終始、前向きな感じで「愛へ」と歌っているのに
最後は「根拠もなく 大丈夫だと言っておくれ 次に会えた時もまた」。
最初聞いた時はそこまで気にならなかったけど、「last dance」があんな歌詞になってたから「ん?」となってしまった。なんだよ次に会えた時もまたってよ。
「タイムマシン」
Bメロをしっとり歌い上げるのに、サビで「hello hello」をフレーズがフューチャーされて、そこまでガッツリメロディを歌わないという構成が珍しい、というバラード。
いわゆる王道から外す感じの作りだけど、こういう奇をてらう感じはAqua Timezには珍しいよなと思う。
普通に聞けば愛のバラードだけど、「未来は見たくない」とか「思い出で巡り逢い続ける」とかバンドの終わりを意識してるんじゃない?という感じにも取れる歌詞がちょこちょこ出てくる。曲名も「タイムマシン」だし。
あぁもう全ての歌詞が意味深に聞こえてしまう病気。こういう聞き方は良くないよな…。
「last dance」
アルバム、そしてAqua Timezの最後を飾るクロージングナンバー。
ラストライブのタイトルにもこの曲名が使用されている。
Aqua Timezのアルバムのラストと言えばバラードだったのに、その通例を壊して疾走感のあるロック。
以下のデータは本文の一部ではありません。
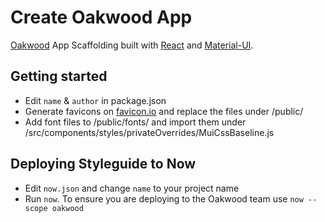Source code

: # Create Oakwood App

[Oakwood](https://oakwood.se) App Scaffolding built with [React](https://reactjs.org/) and [Material-UI](https://material-ui.com/).

## Getting started

- Edit `name` & `author` in package.json
- Generate favicons on [favicon.io](https://favicon.io/) and replace the files under /public/
- Add font files to /public/fonts/ and import them under /src/components/styles/privateOverrides/MuiCssBaseline.js

## Deploying Styleguide to Now

- Edit `now.json` and change `name` to your project name
- Run `now`. To ensure you are deploying to the Oakwood team use `now --scope oakwood`
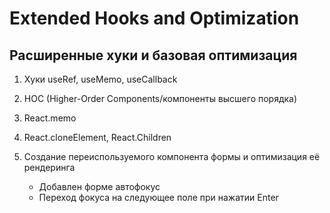 # Extended Hooks and Optimization

## Расширенные хуки и базовая оптимизация

1. Хуки useRef, useMemo, useCallback
2. HOC (Higher-Order Components/компоненты высшего порядка)
3. React.memo
4. React.cloneElement, React.Children

5. Создание переиспользуемого компонента формы и оптимизация её рендеринга
    - Добавлен форме автофокус
    - Переход фокуса на следующее поле при нажатии Enter
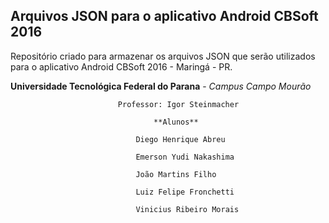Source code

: Arquivos JSON para o aplicativo Android CBSoft 2016
---

Repositório criado para armazenar os arquivos JSON que serão utilizados para 
o aplicativo Android CBSoft 2016 - Maringá - PR.

**Universidade Tecnológica Federal do Parana** - *Campus Campo Mourão*

                            Professor: Igor Steinmacher

                                    **Alunos** 

                                Diego Henrique Abreu

                                Emerson Yudi Nakashima

                                João Martins Filho
                                
                                Luiz Felipe Fronchetti
                                
                                Vinicius Ribeiro Morais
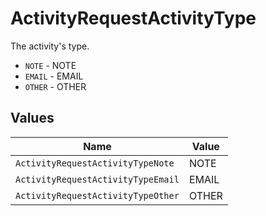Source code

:# ActivityRequestActivityType

The activity's type.

* `NOTE` - NOTE
* `EMAIL` - EMAIL
* `OTHER` - OTHER


## Values

| Name                               | Value                              |
| ---------------------------------- | ---------------------------------- |
| `ActivityRequestActivityTypeNote`  | NOTE                               |
| `ActivityRequestActivityTypeEmail` | EMAIL                              |
| `ActivityRequestActivityTypeOther` | OTHER                              |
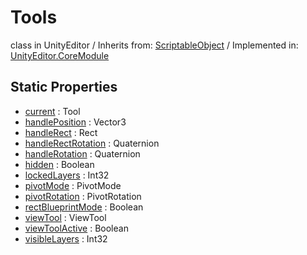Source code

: # Tools
class in UnityEditor
 / Inherits from: <a href="https://docs.unity3d.com/6000.0/Documentation/ScriptReference/ScriptableObject.html">ScriptableObject</a> / Implemented in: <a href="https://docs.unity3d.com/6000.0/Documentation/ScriptReference/UnityEditor.CoreModule.html">UnityEditor.CoreModule</a>
## Static Properties
- <a href="https://docs.unity3d.com/6000.0/Documentation/ScriptReference/Tools-current.html">current</a> : Tool
- <a href="https://docs.unity3d.com/6000.0/Documentation/ScriptReference/Tools-handlePosition.html">handlePosition</a> : Vector3
- <a href="https://docs.unity3d.com/6000.0/Documentation/ScriptReference/Tools-handleRect.html">handleRect</a> : Rect
- <a href="https://docs.unity3d.com/6000.0/Documentation/ScriptReference/Tools-handleRectRotation.html">handleRectRotation</a> : Quaternion
- <a href="https://docs.unity3d.com/6000.0/Documentation/ScriptReference/Tools-handleRotation.html">handleRotation</a> : Quaternion
- <a href="https://docs.unity3d.com/6000.0/Documentation/ScriptReference/Tools-hidden.html">hidden</a> : Boolean
- <a href="https://docs.unity3d.com/6000.0/Documentation/ScriptReference/Tools-lockedLayers.html">lockedLayers</a> : Int32
- <a href="https://docs.unity3d.com/6000.0/Documentation/ScriptReference/Tools-pivotMode.html">pivotMode</a> : PivotMode
- <a href="https://docs.unity3d.com/6000.0/Documentation/ScriptReference/Tools-pivotRotation.html">pivotRotation</a> : PivotRotation
- <a href="https://docs.unity3d.com/6000.0/Documentation/ScriptReference/Tools-rectBlueprintMode.html">rectBlueprintMode</a> : Boolean
- <a href="https://docs.unity3d.com/6000.0/Documentation/ScriptReference/Tools-viewTool.html">viewTool</a> : ViewTool
- <a href="https://docs.unity3d.com/6000.0/Documentation/ScriptReference/Tools-viewToolActive.html">viewToolActive</a> : Boolean
- <a href="https://docs.unity3d.com/6000.0/Documentation/ScriptReference/Tools-visibleLayers.html">visibleLayers</a> : Int32
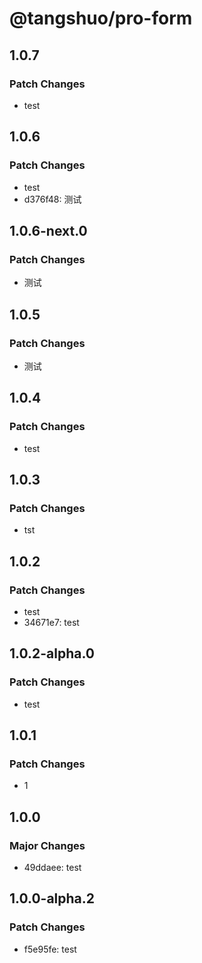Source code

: # @tangshuo/pro-form

## 1.0.7

### Patch Changes

- test

## 1.0.6

### Patch Changes

- test
- d376f48: 测试

## 1.0.6-next.0

### Patch Changes

- 测试

## 1.0.5

### Patch Changes

- 测试

## 1.0.4

### Patch Changes

- test

## 1.0.3

### Patch Changes

- tst

## 1.0.2

### Patch Changes

- test
- 34671e7: test

## 1.0.2-alpha.0

### Patch Changes

- test

## 1.0.1

### Patch Changes

- 1

## 1.0.0

### Major Changes

- 49ddaee: test

## 1.0.0-alpha.2

### Patch Changes

- f5e95fe: test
この時点では「おっ?今までとは違う趣向だな」と思ってたんだけど、
ここ数作のファンタジックな路線を暗に批判するような1番のAメロの歌詞で異変を感じて(こんな風に後ろ向きな否定っぽい詞は今まで無かった)、
さらに聞き進めていくと決まってしまった別れに再会を祈るような歌詞が続いていく…。おいおい、なんでそんなシンミリさせるんだよ。
あまりに意味深で不穏な歌詞にこんな事を当時呟いてた。
lastdanceの歌詞が意味深すぎて
— Shower@ (@redhotshow913) April 30, 2018
Aqua Timez解散説とかマジやめてくれよ
このツイートの数日後に本当に解散発表があったわけで。。。
そう思って聞いた見るとそりゃそうだよねとなる。曲名がラストダンスだもん。
曲自体は不穏な歌詞を除けば、爽やかでありつつも結構ガッツリロックしてるタイプの曲で凄くカッコイイ。いいんだけど、らしくないんだよな。
Aqua Timezはもっと前向きで明るいモノが似合ってるし、こんな切実な歌詞を聞かされて彼ららしい最後だとは思えなかった…。良い曲なんだよ、なんだけどさぁ…凄く複雑な感情が入り乱れる曲でもある。
だからこそ、ラストライブで最後を飾るのがこの曲じゃなくて「虹」で本当に良かった。